Voici donc la marche à suivre si des orques viennent à votre rencontre :
- Si possible, en fonction des conditions de mer et la localisation, ralentissez, arrêtez le pilote automatique, arrêtez le moteur et laissez le gouvernail sur le cap. Dans le cas d'un voilier, affaler les voiles.
- Contacter le 112/ canal radio 16 ou l'officier de la région (Tarifa 10 ; Tanger 69, Fisterra 16)
- Retirez vos mains de la roue ou barre du gouvernail et ne la touchez pas, éloignez-vous de toute partie du bateau qui pourrait tomber ou tourner brusquement.
- Si possible, éteignez le sondeur et gardez la VHF et les éléments de position allumés.
- Si vous disposez d'un téléphone avec appareil photo ou d'un autre dispositif, enregistrez les animaux, en particulier leurs nageoires dorsales, afin de pouvoir les identifier.
- Lorsque, après un certain temps, vous ne sentez plus la pression sur le gouvernail et que les animaux se sont éloignés, vérifiez qu'il tourne et fonctionne.
- Si vous constatez des dommages qui empêchent la navigation, demandez un remorquage.
- Permettez de transférer votre contact à des spécialistes des cétacés pour évaluer votre cas.
- Informations de base à recueillir par les autorités : Nom du navire / heure / contact (téléphone/email) – Position GPS.
"Il faut toujours se préserver, mais si c'est possible, que les orques sont tranquilles, c'est bien que le plaisancier prenne des images. Ces individus appartiennent à une sous-population bien identifiée par l'aileron dorsal. On a pu grâce à ça identifier des individus présents à plusieurs reprises lors de différentes interactions. Mais les images doivent être de bonne qualité. Ensuite il faut appeler Pelagis ou aller sur le site du GT ORCA pour donner un maximum d'informations : coordonnées GPS, date, heure, comment ça s'est passé, le nombre d'individus, la durée…" détaille Paula.

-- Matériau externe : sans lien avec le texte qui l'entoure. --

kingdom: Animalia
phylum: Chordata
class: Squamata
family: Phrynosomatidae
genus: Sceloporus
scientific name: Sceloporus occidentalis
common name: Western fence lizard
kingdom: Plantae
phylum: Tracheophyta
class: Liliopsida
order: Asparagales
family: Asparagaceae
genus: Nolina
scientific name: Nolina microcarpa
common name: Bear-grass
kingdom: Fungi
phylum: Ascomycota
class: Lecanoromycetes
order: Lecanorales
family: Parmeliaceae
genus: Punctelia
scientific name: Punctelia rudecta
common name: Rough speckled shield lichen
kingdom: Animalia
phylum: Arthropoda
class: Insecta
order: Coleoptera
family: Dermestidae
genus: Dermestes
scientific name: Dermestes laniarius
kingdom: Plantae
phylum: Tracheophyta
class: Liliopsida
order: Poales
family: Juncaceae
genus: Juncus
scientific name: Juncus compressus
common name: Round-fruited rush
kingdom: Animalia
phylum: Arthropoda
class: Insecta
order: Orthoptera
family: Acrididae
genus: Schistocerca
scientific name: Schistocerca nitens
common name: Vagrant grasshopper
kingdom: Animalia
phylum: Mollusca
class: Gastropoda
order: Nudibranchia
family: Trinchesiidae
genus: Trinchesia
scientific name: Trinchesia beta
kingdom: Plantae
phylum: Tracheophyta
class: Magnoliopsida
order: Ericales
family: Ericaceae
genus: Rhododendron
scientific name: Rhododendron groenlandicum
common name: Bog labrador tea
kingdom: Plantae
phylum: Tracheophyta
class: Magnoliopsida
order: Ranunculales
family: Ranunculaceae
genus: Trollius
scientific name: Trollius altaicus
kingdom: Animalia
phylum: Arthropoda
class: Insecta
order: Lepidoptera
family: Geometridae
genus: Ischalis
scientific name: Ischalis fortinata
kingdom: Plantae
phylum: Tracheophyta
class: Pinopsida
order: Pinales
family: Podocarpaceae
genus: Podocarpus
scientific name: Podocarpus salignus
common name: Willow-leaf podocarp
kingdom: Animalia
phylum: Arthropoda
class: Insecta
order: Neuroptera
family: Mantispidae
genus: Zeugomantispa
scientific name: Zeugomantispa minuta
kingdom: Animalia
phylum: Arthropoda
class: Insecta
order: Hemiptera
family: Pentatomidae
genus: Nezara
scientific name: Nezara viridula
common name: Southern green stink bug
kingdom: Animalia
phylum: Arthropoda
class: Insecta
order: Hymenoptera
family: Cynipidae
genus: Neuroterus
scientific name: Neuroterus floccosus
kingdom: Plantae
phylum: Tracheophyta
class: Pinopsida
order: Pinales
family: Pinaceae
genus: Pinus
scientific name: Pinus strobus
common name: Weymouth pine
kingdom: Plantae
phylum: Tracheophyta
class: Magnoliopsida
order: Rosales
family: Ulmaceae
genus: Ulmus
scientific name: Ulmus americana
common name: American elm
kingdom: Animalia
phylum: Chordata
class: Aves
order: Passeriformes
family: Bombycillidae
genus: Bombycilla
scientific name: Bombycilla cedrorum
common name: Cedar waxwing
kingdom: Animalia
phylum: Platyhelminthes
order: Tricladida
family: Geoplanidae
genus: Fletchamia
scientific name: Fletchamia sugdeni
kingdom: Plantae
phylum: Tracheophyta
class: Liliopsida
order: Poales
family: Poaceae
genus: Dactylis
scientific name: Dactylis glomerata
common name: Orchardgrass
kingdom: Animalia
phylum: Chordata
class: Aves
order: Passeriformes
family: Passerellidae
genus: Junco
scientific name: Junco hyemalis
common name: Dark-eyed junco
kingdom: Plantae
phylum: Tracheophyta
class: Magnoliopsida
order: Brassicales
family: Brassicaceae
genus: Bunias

De nombreux navigateurs ne savent pas encore quel protocole suivre en cas d'interactions avec les orques. Il est donc important de prendre en compte ce protocole de sécurité. L'ingénieure conseille même de choisir un autre itinéraire si possible ou de changer de destination pour éviter ce genre de problème. Aujourd'hui, cette zone concerne le sud de l'Espagne, entre Tarifa et Cadix, à l'entrée du détroit de Gibraltar. Sur le site GT Orca, vous pouvez retrouver une carte interactive mise à jour régulièrement, qui recense les dernières interactions.